What likely makes this perceptual stability possible are neural copies of the movement commands. These copies are sent throughout the brain each time humans move, and are thought to allow the brain to account for people’s own movements and keep perception stable.

In addition to stable perception, evidence suggests that eye movements, and their motor copies, might also help people to stably recognise objects in the world, but how this happens remains a mystery. 

Benucci developed a convolutional neural network (CNN) that offers a solution to this problem. The CNN was designed to optimise the classification of objects in a visual scene while the eyes are moving.

According to researchers, the network was first trained to classify 60,000 black and white images into ten categories. Although it performed well on these images, when tested with shifted images that mimicked naturally altered visual input that would occur when the eyes move, performance dropped drastically to chance level. 

However, classification improved significantly after training the network with shifted images, as long as the direction and size of the eye movements that resulted in the shift were also included, researchers confirmed.

In particular, adding the eye movements and their motor copies to the network model allowed the system to better cope with visual noise in the images.

“This advancement will help avoid dangerous mistakes in machine vision,” said Benucci. “With more efficient and robust machine vision, it is less likely that pixel alterations — also known as ‘adversarial attacks’— will cause, for example, self-driving cars to label a stop sign as a light pole, or military drones to misclassify a hospital building as an enemy target.”

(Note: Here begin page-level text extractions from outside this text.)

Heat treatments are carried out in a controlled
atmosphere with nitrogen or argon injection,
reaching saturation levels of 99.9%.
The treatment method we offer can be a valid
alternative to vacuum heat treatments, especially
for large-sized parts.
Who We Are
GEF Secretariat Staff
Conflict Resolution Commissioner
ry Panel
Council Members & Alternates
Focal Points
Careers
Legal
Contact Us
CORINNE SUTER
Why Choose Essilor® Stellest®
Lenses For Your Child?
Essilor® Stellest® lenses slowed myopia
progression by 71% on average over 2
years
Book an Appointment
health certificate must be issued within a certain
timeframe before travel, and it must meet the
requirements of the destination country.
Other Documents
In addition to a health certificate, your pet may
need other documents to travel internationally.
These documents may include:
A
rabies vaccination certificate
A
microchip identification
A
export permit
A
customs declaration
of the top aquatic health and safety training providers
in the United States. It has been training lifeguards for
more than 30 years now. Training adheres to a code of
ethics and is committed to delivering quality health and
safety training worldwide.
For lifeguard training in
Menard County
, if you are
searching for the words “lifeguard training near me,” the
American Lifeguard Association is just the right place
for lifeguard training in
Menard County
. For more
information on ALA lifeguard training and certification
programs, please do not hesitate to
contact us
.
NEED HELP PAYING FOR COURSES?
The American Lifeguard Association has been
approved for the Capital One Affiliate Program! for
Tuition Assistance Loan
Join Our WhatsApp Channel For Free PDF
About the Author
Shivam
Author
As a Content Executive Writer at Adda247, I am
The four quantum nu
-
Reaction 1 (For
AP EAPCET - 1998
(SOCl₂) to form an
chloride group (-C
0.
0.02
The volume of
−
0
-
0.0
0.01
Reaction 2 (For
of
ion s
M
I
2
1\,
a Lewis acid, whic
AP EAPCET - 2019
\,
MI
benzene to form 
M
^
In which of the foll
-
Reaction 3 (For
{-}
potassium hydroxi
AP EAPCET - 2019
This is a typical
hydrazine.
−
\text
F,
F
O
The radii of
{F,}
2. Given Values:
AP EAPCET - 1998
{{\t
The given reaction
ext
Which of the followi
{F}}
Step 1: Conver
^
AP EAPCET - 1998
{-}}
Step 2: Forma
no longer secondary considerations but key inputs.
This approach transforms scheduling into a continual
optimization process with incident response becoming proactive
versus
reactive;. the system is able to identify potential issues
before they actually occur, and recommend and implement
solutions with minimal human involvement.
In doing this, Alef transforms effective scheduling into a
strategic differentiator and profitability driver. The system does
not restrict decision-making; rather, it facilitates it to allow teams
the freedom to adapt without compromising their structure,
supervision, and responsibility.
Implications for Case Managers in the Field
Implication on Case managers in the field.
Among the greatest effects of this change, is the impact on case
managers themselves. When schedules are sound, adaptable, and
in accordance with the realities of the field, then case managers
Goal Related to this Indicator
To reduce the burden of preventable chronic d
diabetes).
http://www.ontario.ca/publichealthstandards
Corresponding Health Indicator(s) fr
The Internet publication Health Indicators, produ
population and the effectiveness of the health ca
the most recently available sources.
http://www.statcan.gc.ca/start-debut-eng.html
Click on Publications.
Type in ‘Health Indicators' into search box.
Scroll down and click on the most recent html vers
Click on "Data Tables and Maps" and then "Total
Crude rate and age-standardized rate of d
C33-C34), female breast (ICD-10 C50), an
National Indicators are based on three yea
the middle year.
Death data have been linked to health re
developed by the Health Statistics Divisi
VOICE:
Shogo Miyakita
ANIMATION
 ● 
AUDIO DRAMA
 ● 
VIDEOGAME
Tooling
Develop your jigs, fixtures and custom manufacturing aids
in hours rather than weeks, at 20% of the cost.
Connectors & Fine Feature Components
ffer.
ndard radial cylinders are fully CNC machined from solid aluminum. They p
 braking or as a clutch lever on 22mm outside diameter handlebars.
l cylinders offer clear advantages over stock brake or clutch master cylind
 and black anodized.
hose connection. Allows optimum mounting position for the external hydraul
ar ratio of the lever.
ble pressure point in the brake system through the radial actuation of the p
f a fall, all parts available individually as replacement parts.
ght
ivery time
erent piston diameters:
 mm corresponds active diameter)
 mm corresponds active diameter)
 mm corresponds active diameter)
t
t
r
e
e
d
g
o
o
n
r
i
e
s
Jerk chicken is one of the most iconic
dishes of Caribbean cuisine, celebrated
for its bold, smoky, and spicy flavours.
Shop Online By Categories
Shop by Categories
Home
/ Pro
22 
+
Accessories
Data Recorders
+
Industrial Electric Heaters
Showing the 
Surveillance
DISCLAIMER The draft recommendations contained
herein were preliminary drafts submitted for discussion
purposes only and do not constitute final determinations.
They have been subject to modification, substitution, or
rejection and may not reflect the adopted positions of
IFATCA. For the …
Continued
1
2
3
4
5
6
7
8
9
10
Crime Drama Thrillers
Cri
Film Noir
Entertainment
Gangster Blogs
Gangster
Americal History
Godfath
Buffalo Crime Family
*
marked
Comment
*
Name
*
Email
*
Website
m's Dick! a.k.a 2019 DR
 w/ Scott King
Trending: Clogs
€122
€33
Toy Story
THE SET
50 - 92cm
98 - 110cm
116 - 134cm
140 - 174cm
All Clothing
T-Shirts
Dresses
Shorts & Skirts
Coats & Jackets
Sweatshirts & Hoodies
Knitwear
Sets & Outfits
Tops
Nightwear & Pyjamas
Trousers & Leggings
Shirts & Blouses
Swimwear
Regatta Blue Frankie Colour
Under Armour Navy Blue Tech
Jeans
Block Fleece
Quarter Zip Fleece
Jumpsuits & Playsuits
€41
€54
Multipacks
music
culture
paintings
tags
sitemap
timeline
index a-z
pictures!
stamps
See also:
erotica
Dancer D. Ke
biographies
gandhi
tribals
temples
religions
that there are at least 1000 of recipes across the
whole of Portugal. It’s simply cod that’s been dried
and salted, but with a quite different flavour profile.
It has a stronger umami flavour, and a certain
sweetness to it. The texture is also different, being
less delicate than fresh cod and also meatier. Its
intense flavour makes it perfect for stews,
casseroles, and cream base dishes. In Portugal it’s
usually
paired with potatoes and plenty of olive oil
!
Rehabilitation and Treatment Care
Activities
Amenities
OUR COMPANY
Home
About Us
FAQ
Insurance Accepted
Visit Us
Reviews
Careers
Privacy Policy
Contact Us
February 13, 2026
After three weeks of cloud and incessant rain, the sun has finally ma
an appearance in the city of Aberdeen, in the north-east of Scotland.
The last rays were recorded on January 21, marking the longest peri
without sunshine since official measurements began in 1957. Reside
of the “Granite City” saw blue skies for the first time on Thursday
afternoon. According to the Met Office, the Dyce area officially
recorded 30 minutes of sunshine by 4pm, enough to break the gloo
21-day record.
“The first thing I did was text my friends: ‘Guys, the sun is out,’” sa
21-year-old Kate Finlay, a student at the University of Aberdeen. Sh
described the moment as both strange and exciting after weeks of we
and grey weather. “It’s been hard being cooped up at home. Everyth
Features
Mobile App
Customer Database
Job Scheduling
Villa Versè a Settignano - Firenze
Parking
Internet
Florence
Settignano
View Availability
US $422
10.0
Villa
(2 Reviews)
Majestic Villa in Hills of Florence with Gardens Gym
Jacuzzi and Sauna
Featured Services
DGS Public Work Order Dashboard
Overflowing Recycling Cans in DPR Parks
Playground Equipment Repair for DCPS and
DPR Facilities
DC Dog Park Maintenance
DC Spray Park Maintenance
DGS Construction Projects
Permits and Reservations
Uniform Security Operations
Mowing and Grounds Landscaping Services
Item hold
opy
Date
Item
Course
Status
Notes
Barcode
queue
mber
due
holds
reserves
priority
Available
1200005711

Benucci added that the benefits of mimicking eye movements and their efferent copies implies that ‘forcing’ a machine-vision sensor to have controlled types of movements, while informing the vision network in charge of processing the associated images about the self-generated movements, would make machine vision more robust and akin to what is experienced in human vision.

Next steps will involve collaboration with colleagues working with neuromorphic technologies. Researchers said the idea is to implement actual silicon-based circuits based on the principles highlighted in the study, and test whether they improve machine-vision capabilities in real world applications.